>> BEGIN EXCERPTED PASSAGE
Life and early career 

Le Feuvre was born in Guernsey, Channel Islands, emigrating to the UK in her mid-teens, first to the south of England. Three years later she moved to London to study Social Sciences, followed by Architecture, Arts Management, and Visual Cultures.

She started her work as a curator at The Photographers’ Gallery, initiating an innovative program of talks, events, and film screenings as well as curating exhibitions including 'Mediterranean: Between Reality and Utopia', 'Donovan Wylie: The Maze' (with Magnum Photographs), 'Pierre Bourdieu: In Algeria: Testimonies of Uprooting' (with Camera Austria), and 'Hashem El Madani: Studio Practices' (with Akram Zataari), which won the 2005 the John Kobal Photography Book Prize. In the early 2000s she co-initiated the experimental exhibition and performance space Hoxton Distillery in east London, between 2002 and 2003 was Curator of Public Programs at Tate Britain, and from 2003 to 2005 co-ordinated the Parknights series of talks, discussions, and films at the Serpentine Gallery.
>> END EXCERPTED PASSAGE
SET TASK 1 ::
Rewrite the part of the passage on Le Feuvre's early life that opens with the words containing "Le Feuvre was" and closes with "and Visual Cultures.", putting "Jersey" in place of "Guernsey".
SET TASK 2 ::
Carry on the account of Le Feuvre's life and early career from the point where it stops.
The rows after this are separate material that has nothing to do with the passage on Le Feuvre.
>> BEGIN SUPPLIED INFORMATION
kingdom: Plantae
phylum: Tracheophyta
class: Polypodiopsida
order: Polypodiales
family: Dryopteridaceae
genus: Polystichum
>> END SUPPLIED INFORMATION
>> BEGIN SUPPLIED INFORMATION
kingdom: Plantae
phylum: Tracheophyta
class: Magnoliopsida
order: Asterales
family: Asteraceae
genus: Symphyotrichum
>> END SUPPLIED INFORMATION
>> BEGIN SUPPLIED INFORMATION
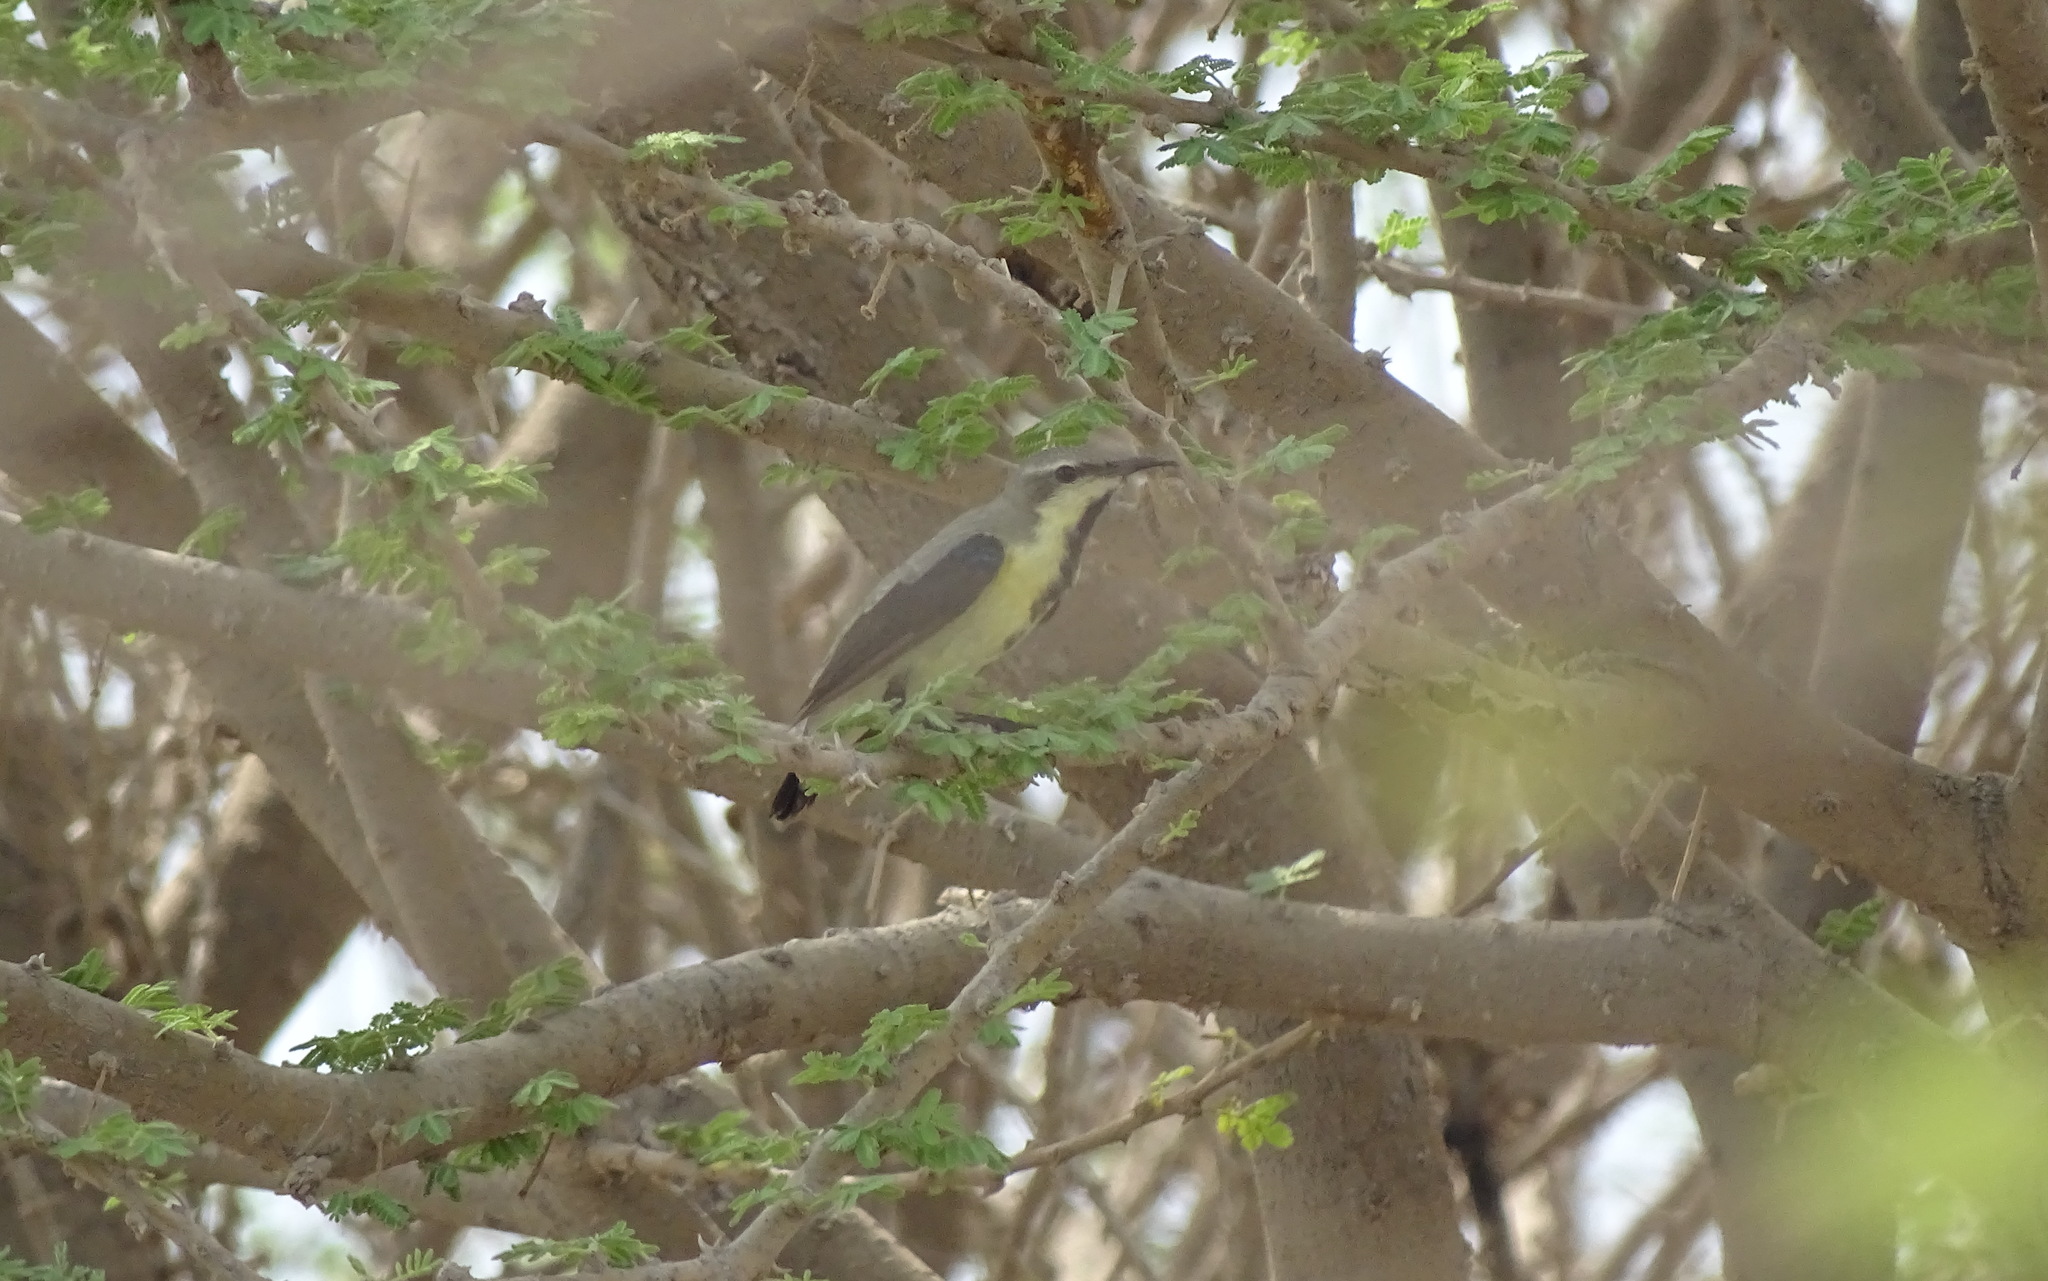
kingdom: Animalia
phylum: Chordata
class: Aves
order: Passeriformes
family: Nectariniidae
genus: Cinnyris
>> END SUPPLIED INFORMATION
RESULT 1 ::
Le Feuvre was born in Jersey, Channel Islands, emigrating to the UK in her mid-teens, first to the south of England. Three years later she moved to London to study Social Sciences, followed by Architecture, Arts Management, and Visual Cultures.

RESULT 2 ::
Through the 2000s Le Feuvre was based in academia. Until 2004 she was Course Director of the postgraduate program in Arts Policy and Management at Birkbeck College, London and then taught on the postgraduate Curatorial Program at Goldsmiths, University of London. In addition she contributed to the MA in Contemporary Art at Sotheby’s Institute, BA Arts Management at London Southbank University, and the Foundation in Art and Design at Chelsea School of Art, London. She continues to examine doctoral research and deliver guest lectures to international art schools and universities.

Le Feuvre lives in London, UK and New Mexico, USA. She is married to the artist Oswaldo Maciá.

Curatorial projects and institutional Leadership 

Le Feuvre has curated more than sixty exhibitions, as an institutional and independent curator.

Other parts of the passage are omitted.